- **DOCUMENT TEXT**
d We deliberately included 3 days with unusually low workload in the calculations of allocated OR time. Two workdays (July 27, 2010 and December 28, 2010) had no turnover times, because there was only 1 case performed in each OR. One workday (December 6, 2010) had just 1 turnover time, and it was longer than 90 minutes. Inclusion of these days (deliberately) biased results toward more overutilized OR time.
e The turnovers between elective and urgent cases were not excluded in the preceding first part of our analysis (i.e., the optimal allocated OR time). The reason for including the turnovers when calculating the OR allocations was that the turnover times were part of the OR workload. Excluding them would make the OR workload lower than what was actually observed, resulting in the optimal allocated OR time being smaller than needed. In contrast, for this second part of the analysis (i.e., mean turnover time calculation), the inclusion of such turnover times would have introduced outliers, causing the mean value to be inaccurate. We excluded these days to reduce the impact of potential outliers on our results.
f The analyses could have been performed with the number of cases instead of with the estimated (total) duration of cases. By scatter plot and Pearson linear correlation coefficient (r2 = 0.72), the 2 were interchangeable. To choose, we calculated the Kendall τb rank correlations with the mean first case start tardiness and mean turnover times. Because the correlations between the estimated (total) duration of elective cases and mean turnover times and mean first case start tardiness were larger than those with the number of cases, we used the estimated (total) duration of cases for our analysis. By doing so, we biased our results toward detecting a relationship between OR workload and turnover times (i.e., biased to be contrary to our hypothesis).
g We evaluated cases scheduled in the same OR by the same surgeon, looking for a hole in the schedule between 2 cases of an appropriate duration for the procedure with known missing scheduled duration but known assigned OR. If so, we considered the scheduled duration to be the duration of the hole, minus the minutes of scheduled turnover times. This approach was sufficient for 22 of the 30 cases. The other 8 cases were either the only case performed in the OR or with gaps from the previous cases. To impute the scheduled duration, we used the actual case duration and rounded it up or down to the nearest 30-minute interval, because the cases were scheduled in 30-minute intervals.
h A small P value suggests a poor model fit.26 A value of ≤0.05 indicates a good fit, and a value of 0.08 represents an acceptable model.23,26 A GFI/AGFI that is >0.95 suggests a good model.26
i In our structural equation modeling, add-on case factors were included (Table 3), and none of them was statistically significant with respect to the mean turnover time and the mean first case start tardiness. Results were insensitive to the heterogeneity among days in the hours of add-on cases (i.e., OR staff behavior was not significantly influenced by the add-on cases). One likely reason is that most turnovers take place during the morning,28 whereas most add-on cases are performed during the afternoon. Another reason is that for surgical suites with allocated OR time that minimizes the inefficiency of use of OR time, the substantial OR workload from add-on cases has already been included in the allocated OR time; thus, the possibility of substantial overutilized OR time caused by add-on cases is not high. At the studied facility with an extra first case of the day start, this was even more so.
j In total, there were 178 turnovers between 60 and 90 minutes (not including 60 and 90 minutes), among which 118 (66%) overlapped with at least another 2 turnovers (i.e., likely waiting for housekeeping teams).

- **TASK REQUIREMENTS**
[1] Answer these questions from the operating room notes:
(a) Which two workdays had no turnover times?
(b) For how many of the 30 cases was looking for a hole in the schedule sufficient?
(c) How many turnovers between 60 and 90 minutes overlapped with at least another 2 turnovers?
[2] Retype the passage of the operating room notes between "f The analyses" and "to our hypothesis).", inclusive.
[3] Translate this sentence from the operating room notes into Spanish: "The analyses could have been performed with the number of cases instead of with the estimated (total) duration of cases."
None of the items is needed for any task.

[Extracted records]
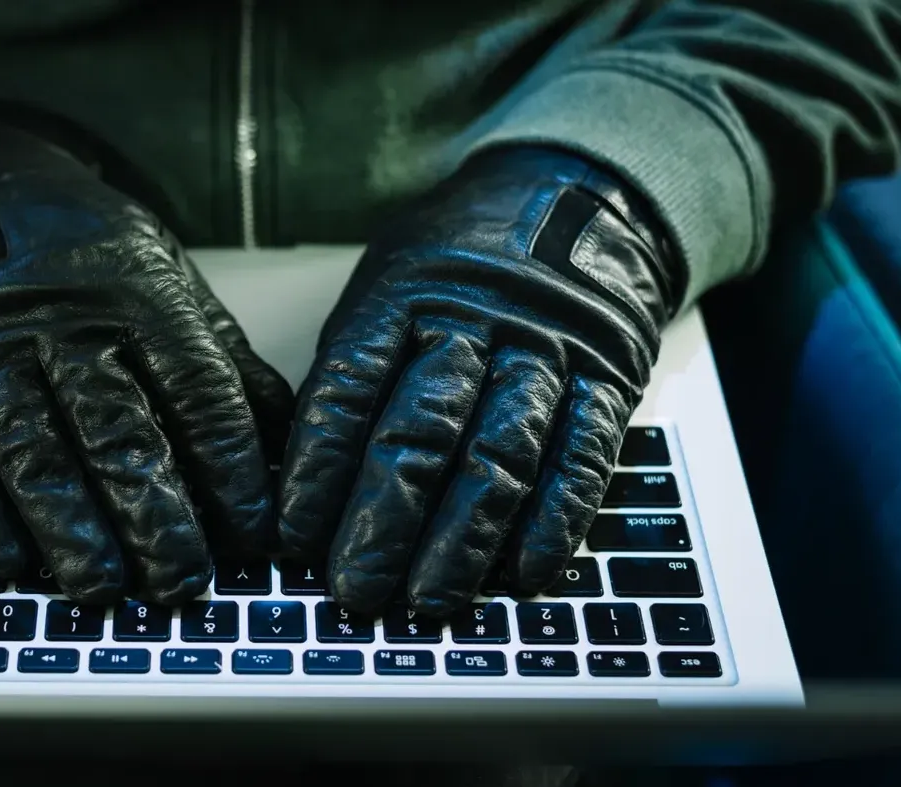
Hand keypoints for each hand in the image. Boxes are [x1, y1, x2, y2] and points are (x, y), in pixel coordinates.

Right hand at [0, 105, 292, 604]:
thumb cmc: (85, 251)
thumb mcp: (168, 280)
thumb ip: (221, 363)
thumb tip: (284, 446)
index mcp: (139, 295)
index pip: (199, 394)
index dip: (231, 472)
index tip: (253, 535)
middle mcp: (63, 318)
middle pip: (116, 431)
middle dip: (154, 517)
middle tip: (182, 581)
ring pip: (34, 450)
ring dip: (69, 529)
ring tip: (101, 587)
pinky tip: (8, 560)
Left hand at [277, 146, 685, 615]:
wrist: (578, 197)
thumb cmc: (459, 261)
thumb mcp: (387, 284)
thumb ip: (355, 369)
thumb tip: (303, 479)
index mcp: (402, 297)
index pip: (348, 392)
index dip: (317, 472)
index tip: (294, 537)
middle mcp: (473, 322)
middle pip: (421, 433)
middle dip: (383, 522)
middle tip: (355, 588)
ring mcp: (545, 351)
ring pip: (499, 456)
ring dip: (463, 540)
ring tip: (429, 599)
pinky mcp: (606, 379)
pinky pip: (583, 458)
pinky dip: (554, 523)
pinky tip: (523, 574)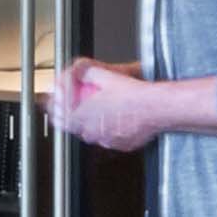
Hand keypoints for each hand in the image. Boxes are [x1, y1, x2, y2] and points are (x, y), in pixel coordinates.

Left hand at [50, 60, 164, 156]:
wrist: (155, 108)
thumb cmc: (133, 94)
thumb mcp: (107, 76)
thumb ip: (87, 73)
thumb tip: (78, 70)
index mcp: (86, 115)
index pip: (65, 120)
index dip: (60, 116)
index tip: (60, 112)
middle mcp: (95, 131)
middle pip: (78, 130)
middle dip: (76, 122)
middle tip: (79, 112)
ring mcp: (108, 140)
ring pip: (94, 137)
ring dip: (93, 128)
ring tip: (100, 116)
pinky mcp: (121, 145)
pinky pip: (110, 141)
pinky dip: (110, 133)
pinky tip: (116, 123)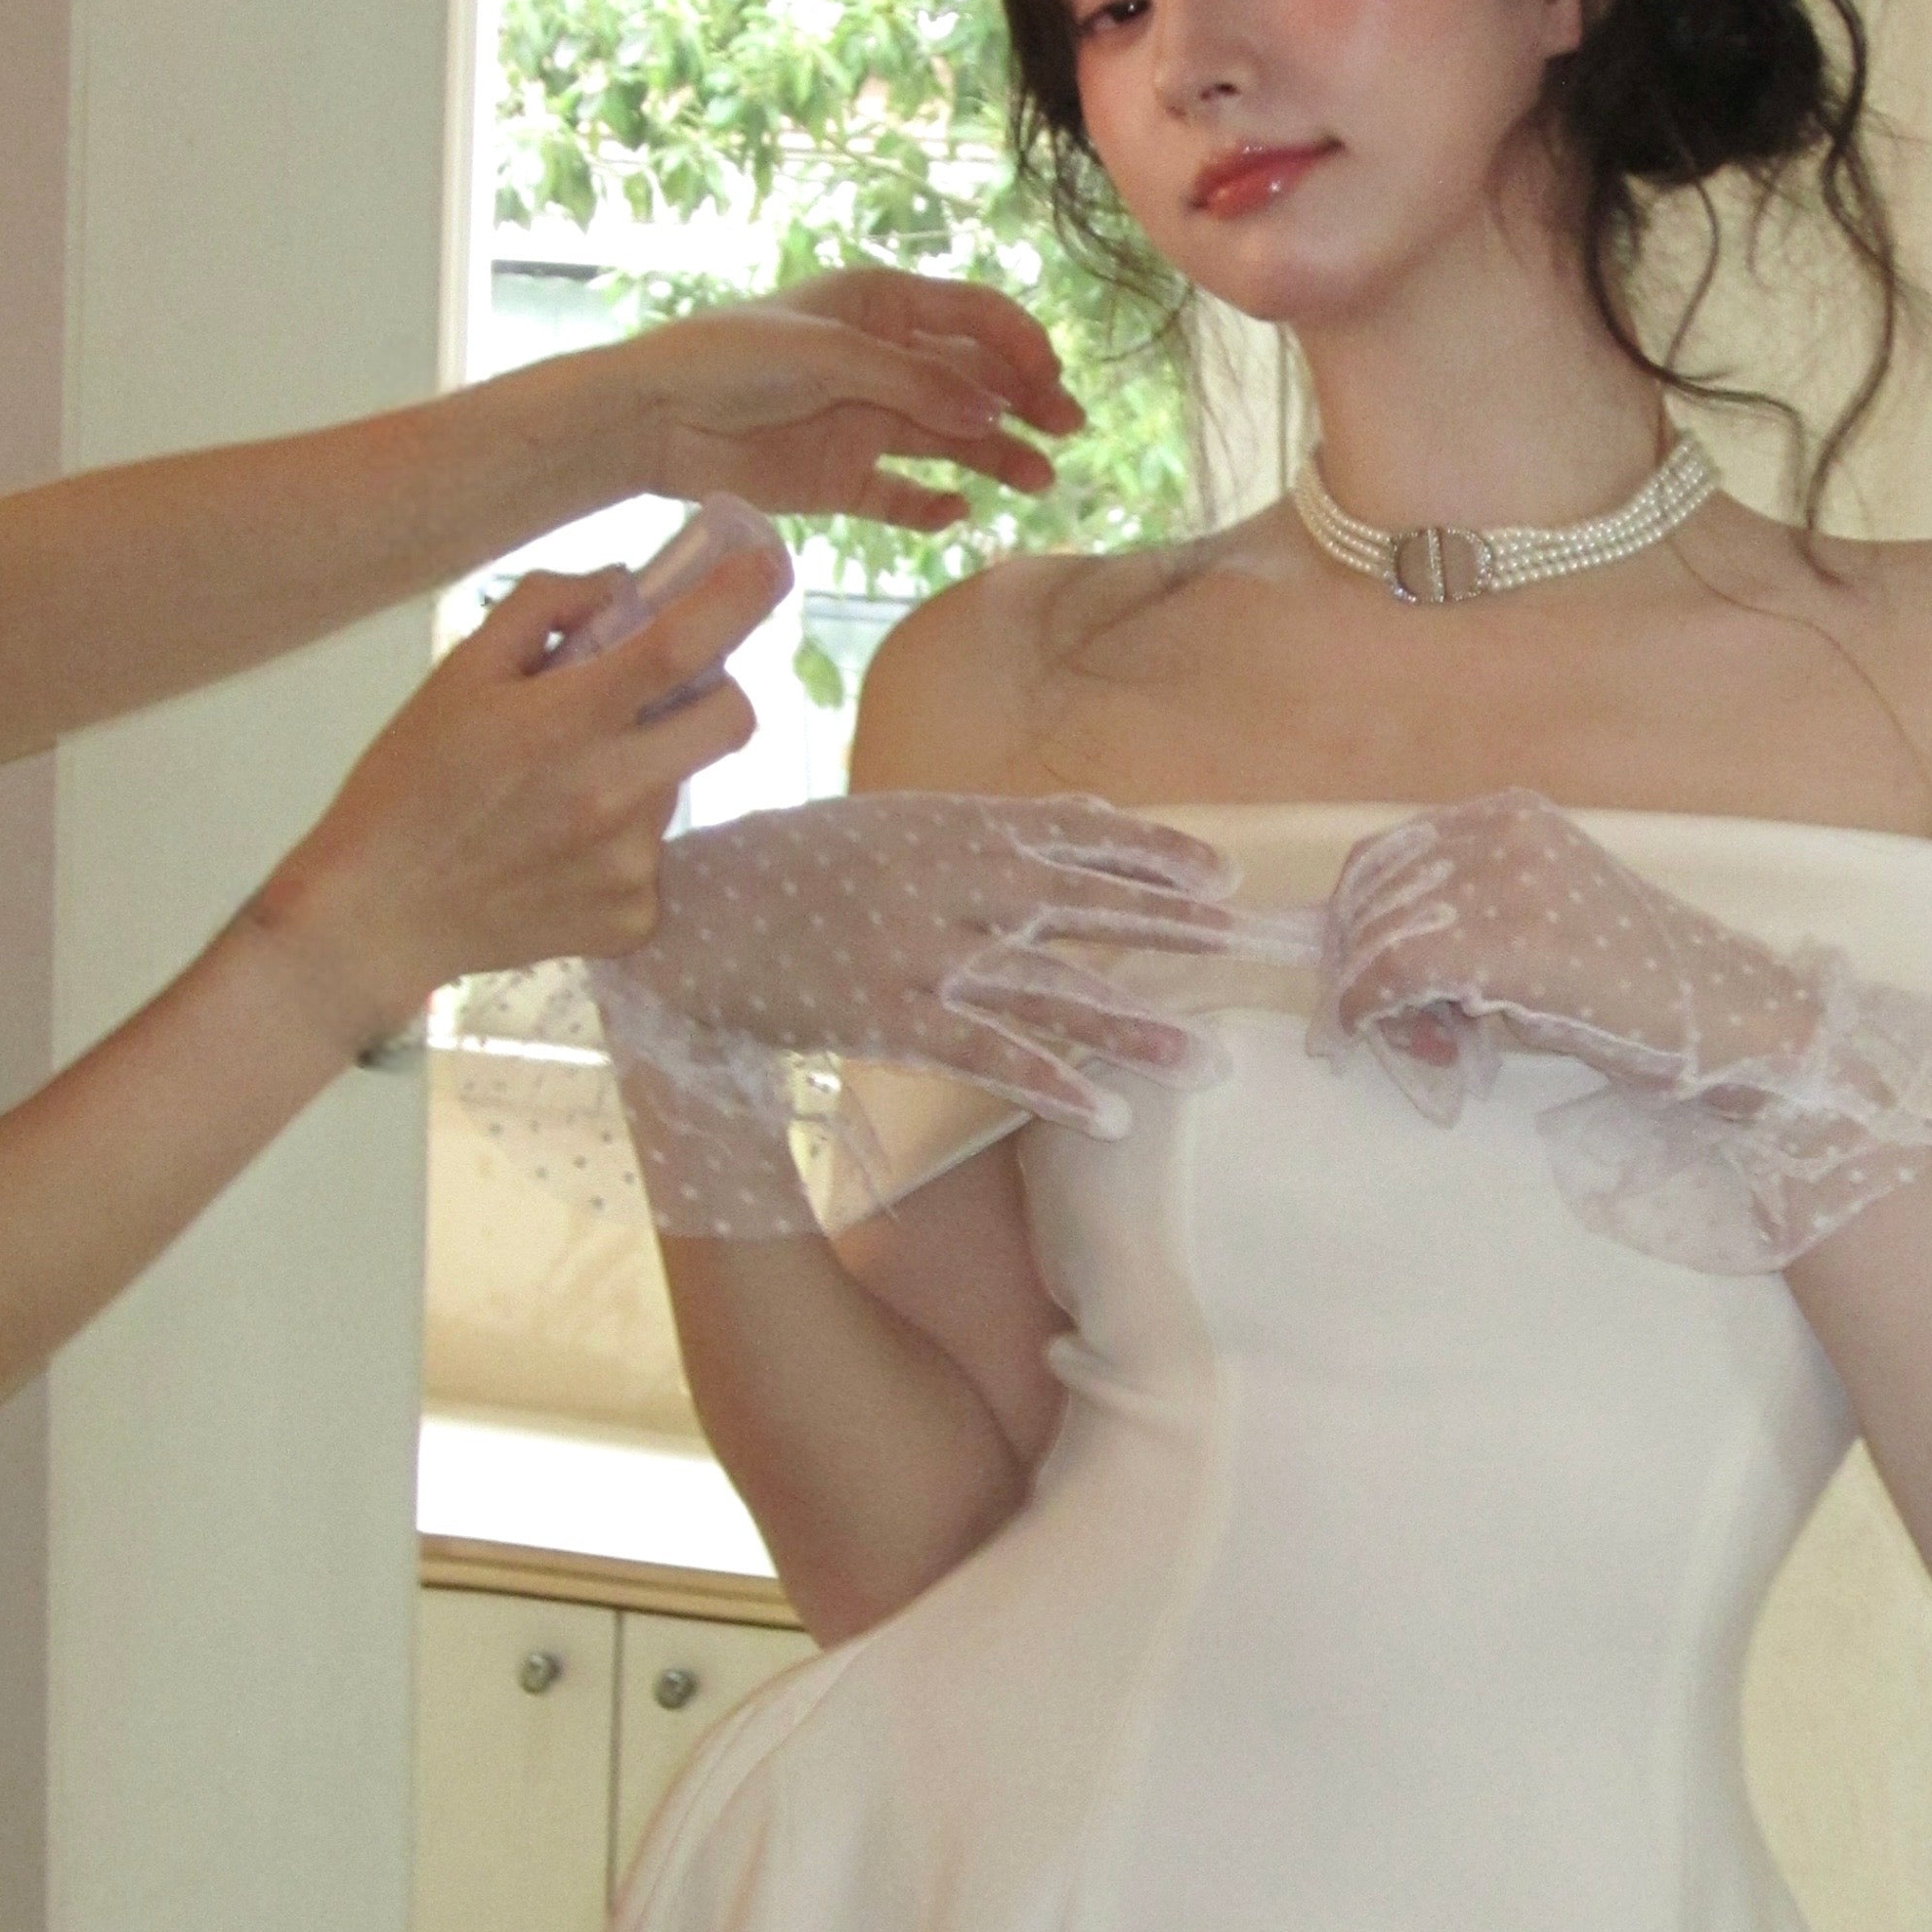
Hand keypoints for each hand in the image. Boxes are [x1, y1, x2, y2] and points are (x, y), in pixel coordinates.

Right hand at [243, 548, 782, 1055]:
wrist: (376, 915)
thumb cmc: (407, 785)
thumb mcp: (457, 675)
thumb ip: (543, 610)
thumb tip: (622, 585)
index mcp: (567, 721)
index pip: (682, 647)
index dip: (738, 599)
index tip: (768, 565)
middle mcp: (614, 793)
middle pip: (730, 721)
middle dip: (708, 695)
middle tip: (647, 698)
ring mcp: (632, 864)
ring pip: (681, 787)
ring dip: (645, 771)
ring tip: (559, 794)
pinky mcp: (635, 919)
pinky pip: (656, 857)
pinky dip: (621, 845)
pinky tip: (558, 853)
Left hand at [553, 270, 1087, 529]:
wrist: (656, 418)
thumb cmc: (733, 357)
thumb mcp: (832, 355)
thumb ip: (916, 383)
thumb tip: (994, 410)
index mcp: (881, 306)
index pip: (974, 317)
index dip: (1019, 344)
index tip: (1050, 380)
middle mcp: (883, 361)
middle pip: (974, 380)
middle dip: (1025, 402)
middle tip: (1066, 433)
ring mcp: (865, 422)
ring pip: (949, 440)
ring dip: (996, 457)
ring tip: (1039, 482)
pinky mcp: (842, 477)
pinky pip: (901, 496)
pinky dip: (930, 507)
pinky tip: (957, 514)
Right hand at [588, 792, 1249, 1232]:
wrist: (685, 916)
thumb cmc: (795, 863)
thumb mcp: (898, 819)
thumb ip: (998, 822)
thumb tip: (1093, 813)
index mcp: (954, 825)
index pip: (1079, 833)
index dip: (1154, 855)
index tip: (1223, 877)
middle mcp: (948, 879)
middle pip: (1083, 904)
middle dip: (1171, 928)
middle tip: (1247, 950)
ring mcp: (919, 950)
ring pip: (1048, 989)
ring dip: (1130, 1027)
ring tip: (1203, 1061)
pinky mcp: (887, 1015)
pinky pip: (985, 1054)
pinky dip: (1050, 1084)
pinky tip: (1106, 1117)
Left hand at [1315, 789, 1931, 1273]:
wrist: (1727, 1025)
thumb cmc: (1637, 997)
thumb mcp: (1540, 933)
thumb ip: (1465, 930)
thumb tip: (1380, 971)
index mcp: (1515, 817)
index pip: (1391, 854)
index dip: (1356, 920)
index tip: (1360, 981)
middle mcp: (1506, 832)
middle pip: (1375, 887)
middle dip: (1355, 963)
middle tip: (1374, 1026)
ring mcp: (1508, 880)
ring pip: (1379, 932)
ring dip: (1370, 995)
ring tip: (1414, 1043)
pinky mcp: (1510, 941)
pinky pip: (1398, 969)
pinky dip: (1374, 1010)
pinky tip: (1405, 1044)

- **TASK RESULTS**
[1]
(a) July 27, 2010 and December 28, 2010
(b) 22
(c) 118 (66%)

[2]
f The analyses could have been performed with the number of cases instead of with the estimated (total) duration of cases. By scatter plot and Pearson linear correlation coefficient (r2 = 0.72), the 2 were interchangeable. To choose, we calculated the Kendall τb rank correlations with the mean first case start tardiness and mean turnover times. Because the correlations between the estimated (total) duration of elective cases and mean turnover times and mean first case start tardiness were larger than those with the number of cases, we used the estimated (total) duration of cases for our analysis. By doing so, we biased our results toward detecting a relationship between OR workload and turnover times (i.e., biased to be contrary to our hypothesis).

[3] Los análisis podrían haberse realizado con el número de casos en lugar de con la duración (total) estimada de los casos.